JPH11190299A - Turbo machine - Google Patents

Abstract

PROBLEM TO BE SOLVED: To enhance the efficiency of a high-specific-speed turbo machine and to make the machine highly compact by inhibiting a separation phenomenon inside the diffuser part of the high-specific-speed turbo machine. SOLUTION: In this turbo machine in which an impeller 12 rotating about an axis, a hub 14, and a diffuser part 18 having a diffuser vane 16 are provided inside a cylindrical casing 10, the diffuser part 18 is so formed that its part taking the form of a meridian plane has a recess 26 between an inlet 22 and an outlet 24, increasing the area of an annular flow passage from the inlet 22 to the recess 26.

Description

DETAILED DESCRIPTION OF THE INVENTION

[0001]

BACKGROUND OF THE INVENTION 1. Field of the Invention The present invention relates to a turbomachine, and more particularly to a high-efficiency and compact turbomachine having a high or medium specific speed.

[0002]

2. Description of the Related Art For example, as shown in FIG. 10, a flow path of an axial flow pump has a diffuser 12 having an impeller 12 rotating around an axis, a hub 14 and a diffuser blade 16 inside a cylindrical casing 10. A portion 18 is provided. The fluid sucked into the pump from the suction passage 20 is energized by the rotational motion of the impeller 12 to increase the total pressure, and the swirling speed of the fluid is reduced in the diffuser 18 to reduce the kinetic energy of the swirling flow. It is structured to recover as static pressure. That is, in the diffuser section 18, the static pressure increases in the flow direction as the speed decreases.

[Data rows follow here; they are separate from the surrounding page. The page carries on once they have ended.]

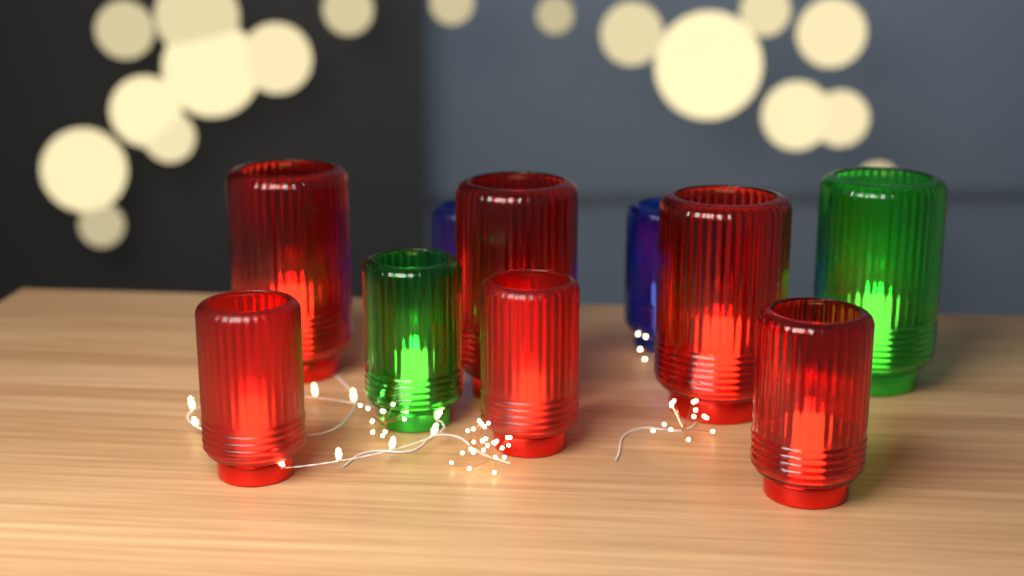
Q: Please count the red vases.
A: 6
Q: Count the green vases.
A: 2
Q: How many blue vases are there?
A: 2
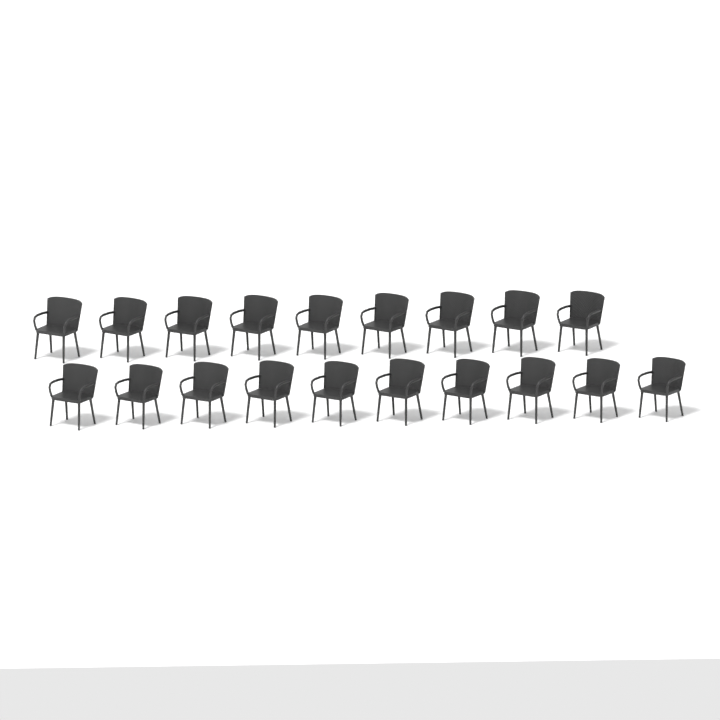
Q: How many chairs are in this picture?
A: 19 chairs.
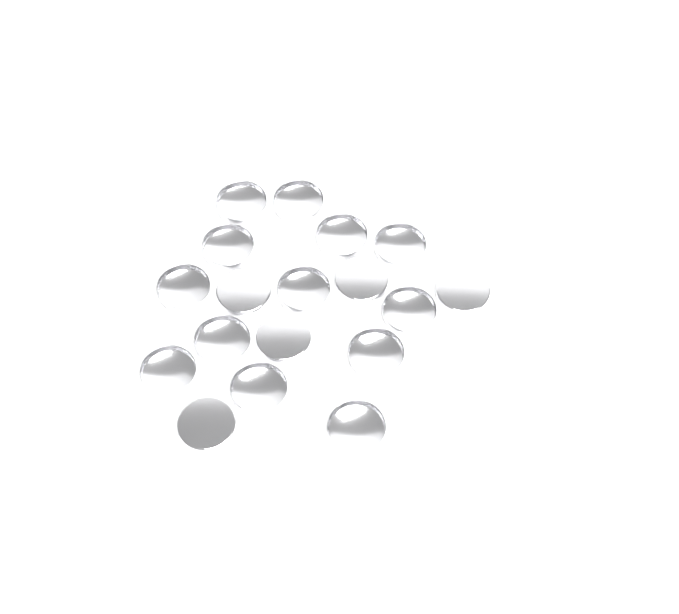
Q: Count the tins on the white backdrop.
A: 18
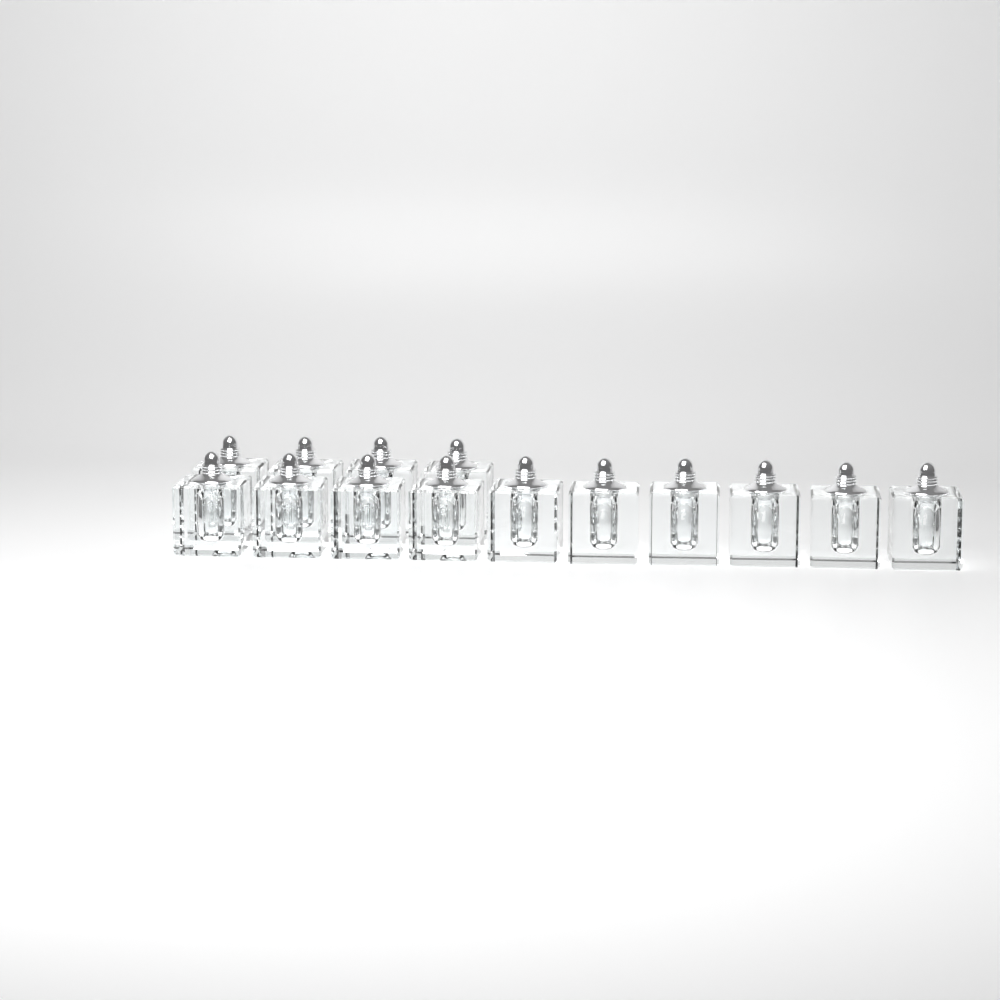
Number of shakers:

At this time, if the shape of the flow path is inappropriate, the fluid flows backward due to a reverse pressure gradient in the flow direction, resulting in a significant reduction in pump performance. In particular, it is known that reducing the size of a turbomachine increases the blade load on the blades and increases the reverse pressure gradient, which is likely to cause such a separation phenomenon, which is a factor that hinders high efficiency and compactness of the turbomachine. It has become.

[0004] The flow path shape of the diffuser section 18 is defined by both the meridional plane shape and the blade shape. Of these,
The meridional plane shape defines a change in the cross-sectional area of the flow passage between the diffuser flow passage inlet and outlet, and thus has a great effect on realizing an appropriate deceleration process inside the diffuser. In the mixed flow pump, the flow path cross-sectional area increases even if the flow path width is constant due to the increase in radius from the inlet of the diffuser section to the maximum diameter section of the diffuser section. Can be.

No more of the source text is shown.